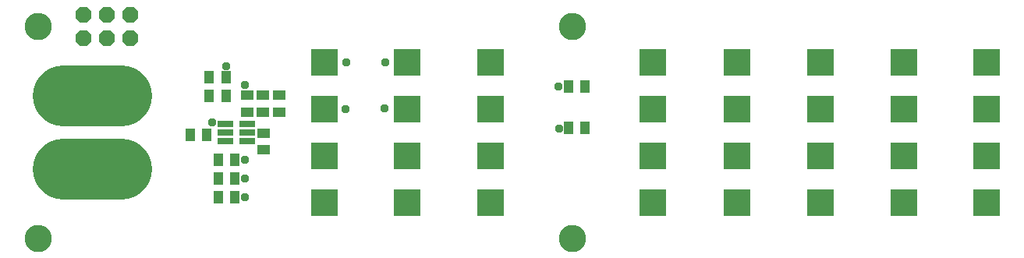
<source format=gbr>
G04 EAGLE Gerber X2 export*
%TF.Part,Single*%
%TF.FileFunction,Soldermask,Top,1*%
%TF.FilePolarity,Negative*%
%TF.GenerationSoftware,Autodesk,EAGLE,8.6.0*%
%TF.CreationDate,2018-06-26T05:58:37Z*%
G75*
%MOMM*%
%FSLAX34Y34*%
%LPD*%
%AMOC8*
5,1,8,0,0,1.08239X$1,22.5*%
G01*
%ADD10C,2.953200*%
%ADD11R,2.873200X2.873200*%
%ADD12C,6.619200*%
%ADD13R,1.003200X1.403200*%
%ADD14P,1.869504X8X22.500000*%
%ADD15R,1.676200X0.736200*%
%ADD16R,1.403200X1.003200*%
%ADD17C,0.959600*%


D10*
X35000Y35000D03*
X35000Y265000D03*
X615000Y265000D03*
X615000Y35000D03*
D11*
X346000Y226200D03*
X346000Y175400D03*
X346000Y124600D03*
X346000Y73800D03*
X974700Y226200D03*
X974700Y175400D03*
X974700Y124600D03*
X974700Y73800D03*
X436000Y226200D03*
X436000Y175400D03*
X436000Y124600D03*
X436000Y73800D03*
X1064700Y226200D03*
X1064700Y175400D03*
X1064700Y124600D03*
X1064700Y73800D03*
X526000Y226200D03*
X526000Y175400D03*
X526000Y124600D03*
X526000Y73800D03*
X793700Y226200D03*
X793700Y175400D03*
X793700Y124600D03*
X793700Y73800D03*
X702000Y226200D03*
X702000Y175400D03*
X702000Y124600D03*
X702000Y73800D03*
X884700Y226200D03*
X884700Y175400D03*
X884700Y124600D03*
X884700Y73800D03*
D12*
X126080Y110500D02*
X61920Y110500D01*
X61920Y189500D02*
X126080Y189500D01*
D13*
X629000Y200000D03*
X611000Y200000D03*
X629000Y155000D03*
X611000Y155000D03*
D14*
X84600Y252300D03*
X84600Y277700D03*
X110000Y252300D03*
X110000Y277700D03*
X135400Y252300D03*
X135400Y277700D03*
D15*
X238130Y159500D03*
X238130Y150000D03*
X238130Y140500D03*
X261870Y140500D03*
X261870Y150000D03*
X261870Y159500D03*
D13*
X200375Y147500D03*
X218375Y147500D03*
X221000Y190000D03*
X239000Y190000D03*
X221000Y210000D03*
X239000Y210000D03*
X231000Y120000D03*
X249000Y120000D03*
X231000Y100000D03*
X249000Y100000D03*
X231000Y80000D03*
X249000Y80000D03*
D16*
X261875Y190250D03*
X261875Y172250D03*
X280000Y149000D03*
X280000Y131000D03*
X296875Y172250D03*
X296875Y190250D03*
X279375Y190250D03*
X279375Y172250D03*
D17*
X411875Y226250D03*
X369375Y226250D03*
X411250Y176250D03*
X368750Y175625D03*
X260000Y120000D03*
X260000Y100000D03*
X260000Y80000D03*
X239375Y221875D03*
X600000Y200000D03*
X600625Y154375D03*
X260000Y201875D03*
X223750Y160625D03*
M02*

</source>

● ● ● ● ●

The problem –
The required result is an exact repetition of the lines from the one containing "X296875Y172250D03*" through the last line of the data.

Output of the task –
X296875Y172250D03*
X296875Y190250D03*
X279375Y190250D03*
X279375Y172250D03*
D17*
X411875Y226250D03*
X369375Y226250D03*
X411250Y176250D03*
X368750Y175625D03*
X260000Y120000D03*
X260000Y100000D03*
X260000Y80000D03*
X239375Y221875D03*
X600000Y200000D03*
X600625Y154375D03*
X260000Y201875D03*
X223750Y160625D03*
M02*

</source>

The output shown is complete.